Soc Psychiatry Psychiatr Epidemiol. 1991 Mar;26(2):68-74. doi: 10.1007/BF00791529.
The extent to which patients' reports of maladjustment is influenced by depressive symptoms was estimated in 25 acute depressed patients responding to pharmacotherapy. Their social adjustment over the same four-month period immediately prior to hospitalization was assessed on two separate occasions: firstly when they were acutely depressed, and again a mean of 20 days later when clinically recovered. Significant differences between the two reports were found in mean score of maladjustment in four out of five fields of social adjustment (work, social/leisure life, family of origin, marriage, and sex). The reduction in depressive symptoms scores (of pessimism considered separately), correlated significantly with changes in the total maladjustment score. The reduction in pessimism scores correlated with changes in the scores for both work and social/leisure fields, and also accounted for 40% of the total variance in maladjustment score. These results indicate that impaired social adjustment as assessed during the height of the depressive illness arises in part from a symptom--related overreporting bias leading patients to make a harsh appraisal of themselves.

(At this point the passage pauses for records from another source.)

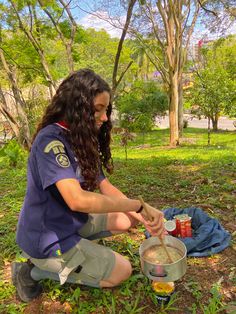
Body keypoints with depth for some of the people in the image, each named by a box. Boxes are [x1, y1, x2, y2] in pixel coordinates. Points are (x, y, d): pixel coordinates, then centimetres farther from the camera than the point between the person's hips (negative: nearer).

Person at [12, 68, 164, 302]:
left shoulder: (82, 140, 3)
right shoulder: (50, 140, -26)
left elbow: (105, 186, -1)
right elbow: (77, 200, -37)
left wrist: (141, 215, -12)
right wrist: (139, 205, -29)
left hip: (70, 223, 8)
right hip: (47, 238, -8)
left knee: (128, 221, 12)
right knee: (122, 271, 1)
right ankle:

在25名接受药物治疗的急性抑郁症患者中,评估了抑郁症状对患者适应不良报告的影响程度。在住院前的同一四个月期间,对他们的社会适应情况进行了两次单独评估:第一次是在他们急性抑郁时,第二次是在临床康复后平均20天。在社会适应的五个领域(工作、社交/休闲生活、原生家庭、婚姻和性)中,有四个领域的适应不良平均得分在两份报告之间存在显著差异。抑郁症状评分的降低(单独考虑悲观情绪)与总体适应不良评分的变化显著相关。悲观情绪评分的降低与工作和社交/休闲领域的评分变化相关,并且占适应不良评分总方差的40%。这些结果表明,在抑郁症高峰期评估的社会适应受损部分源于与症状相关的过度报告偏差,导致患者对自己做出苛刻的评价。